Published On: Mon, Mar 11th, 2013

Seluruh Pintu Masuk Ke Bali Ditutup Saat Nyepi

Bali (28/03/2012), Suasana Pelabuhan Padangbai di Bali. Pelabuhan ini menjadi salah satu pintu gerbang wisatawan dari Bali ke Lombok dan sebaliknya. Sumber: Kompas

Bali (28/03/2012), Suasana Pelabuhan Padangbai di Bali. Pelabuhan ini menjadi salah satu pintu gerbang wisatawan dari Bali ke Lombok dan sebaliknya.
Sumber: Kompas

Denpasar, Media Publica – Saat peryaaan Nyepi, Selasa (12/03) seluruh pintu masuk ke Pulau Bali, mulai dari pelabuhan hingga bandara, akan ditutup total. Pada hari raya tersebut, sesuai Catur Brata Penyepian, umat Hindu tidak boleh pergi keluar rumah.

Terkait penutupan total ini, Pemprov Bali telah mengirimkan surat edaran bernomor 003.2/17319/DPIK kepada 34 instansi pemerintah dan swasta. Beberapa kementerian dan direktorat jendral, juga mendapatkan tembusan surat ini.”Gubernur sudah mengumumkan ke pihak-pihak terkait (red-soal penutupan akses keluar-masuk Pulau Bali),” jelas Kepala Biro Humas Pemerintah Provinsi Bali, I Ketut Teneng di Denpasar, Minggu (10/3).

Penutupan Bandara dan Pelabuhan akan berlangsung 24 jam, Selasa (12/03) mulai pukul 06.00 Wita hingga Rabu (13/03) pukul 06.00 Wita. Selain pintu masuk utama Bandara Ngurah Rai, Pelabuhan Gilimanuk, Pelabuhan Padang Bai, dan Pelabuhan Benoa Denpasar, aktivitas di pelabuhan-pelabuhan khusus bongkar muat bahan bangunan seperti di Celukan Bawang, Buleleng juga ditutup.

Meski tak beroperasi secara normal, pihak pengelola Bandara Internasional Ngurah Rai masih tetap menyiagakan sekitar 364 personel untuk mengantisipasi adanya penerbangan atau landing darurat. “Semua airlines diinformasikan mulai pukul 06.00 Wita besok sampai pukul 06.00 Wita Rabu tanggal 13 Maret, selama 24 jam tidak beroperasi. Namun, kami tetap menyiapkan petugas untuk stand by di bandara,” ujar Asisten Manager Hukum dan Hubungan Masyarakat Bandara Ngurah Rai, Alfasyah, dilansir Kompas.

Sebanyak 94 penerbangan rute internasional dan 207 penerbangan domestik dihentikan, karena ditutupnya bandara ini. Penerbangan pertama di Bandara Ngurah Rai pasca-Nyepi akan dimulai Rabu lusa pukul 09.00 Wita. “Nyepi kan baru selesai jam 6, kita kasih space sekitar 2 jam kepada penumpang untuk penerbangan perdana,” jelas Alfasyah.

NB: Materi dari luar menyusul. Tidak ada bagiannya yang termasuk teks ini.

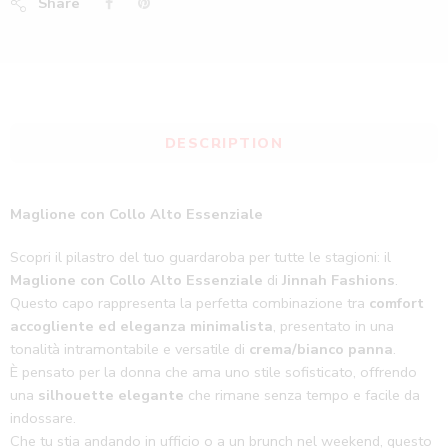
Share
DESCRIPTION
Maglione con Collo Alto Essenziale
Scopri il pilastro del tuo guardaroba per tutte le stagioni: il
Maglione con Collo Alto Essenziale
di
Jinnah Fashions
.
Questo capo rappresenta la perfetta combinazione tra
comfort
accogliente ed eleganza minimalista
, presentato in una
tonalità intramontabile e versatile di
crema/bianco panna
.
È pensato per la donna che ama uno stile sofisticato, offrendo
una
silhouette elegante
che rimane senza tempo e facile da
indossare.
Che tu stia andando in ufficio o a un brunch nel weekend, questo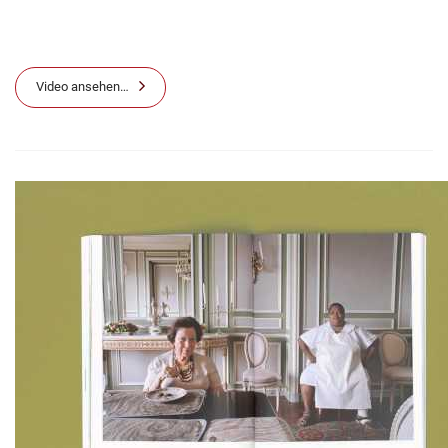
Video ansehen…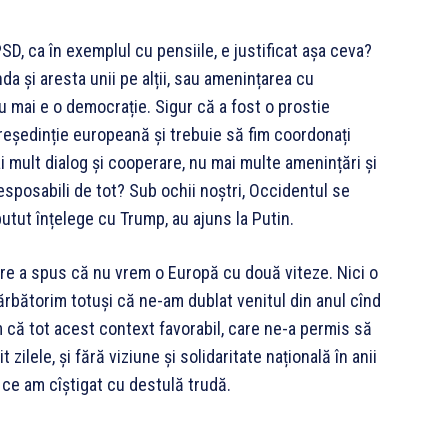
SD, ca în exemplul cu pensiile, e justificat așa ceva?
da și aresta unii pe alții, sau amenințarea cu
u mai e o democrație. Sigur că a fost o prostie
 președinție europeană și trebuie să fim coordonați
ai mult dialog și cooperare, nu mai multe amenințări și
iresposabili de tot? Sub ochii noștri, Occidentul se
utut înțelege cu Trump, au ajuns la Putin.
care a spus că nu vrem o Europă cu două viteze. Nici o
d sărbătorim totuși că ne-am dublat venitul din anul cînd
m că tot acest context favorabil, care ne-a permis să
t zilele, și fără viziune și solidaritate națională în anii
 ce am cîștigat cu destulă trudă.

Karena ini merupakan agenda tahunan, seluruh maskapai penerbangan dapat memahami dan akan melaksanakan kebijakan ini.

Sementara itu, PT Indonesia Ferry (Persero) Cabang Lembar, Lombok Barat, Nusa Tenggara Barat, juga menghentikan aktivitas pelayaran Lembar-Padangbai saat perayaan Nyepi Tahun Baru Saka 1935 ini.

“Aktivitas penyeberangan Lembar-Padangbai yang biasanya dimulai pukul 06.00 Wita ditiadakan saat Perayaan Nyepi tanggal 12 Maret,” kata Supervisor II (bagian operasional) PT ASDP Indonesia Ferry Cabang Lembar Sukowarno.

Penutupan sementara waktu aktivitas penyeberangan itu mengacu kepada Surat Edaran Gubernur Bali. Pelayaran terakhir kapal penyeberangan dari Pelabuhan Padangbai adalah pada Senin (11/3) pukul 07.00 Wita, dan dari Pelabuhan Lembar pukul 21.00 Wita. Setelah perayaan Nyepi, pelayaran kembali dibuka, dengan penyeberangan dari Pelabuhan Lembar mulai Rabu (13/3) pukul 02.00 Wita, karena Pelabuhan Padangbai mulai dibuka pukul 06.00 Wita.

“Jadi, hanya sehari, dan hal ini sudah disoalisasikan kepada semua pihak terkait, dan penghentian sementara aktivitas penyeberangan saat Nyepi itu sudah menjadi kebiasaan rutin setiap tahun,” tandasnya.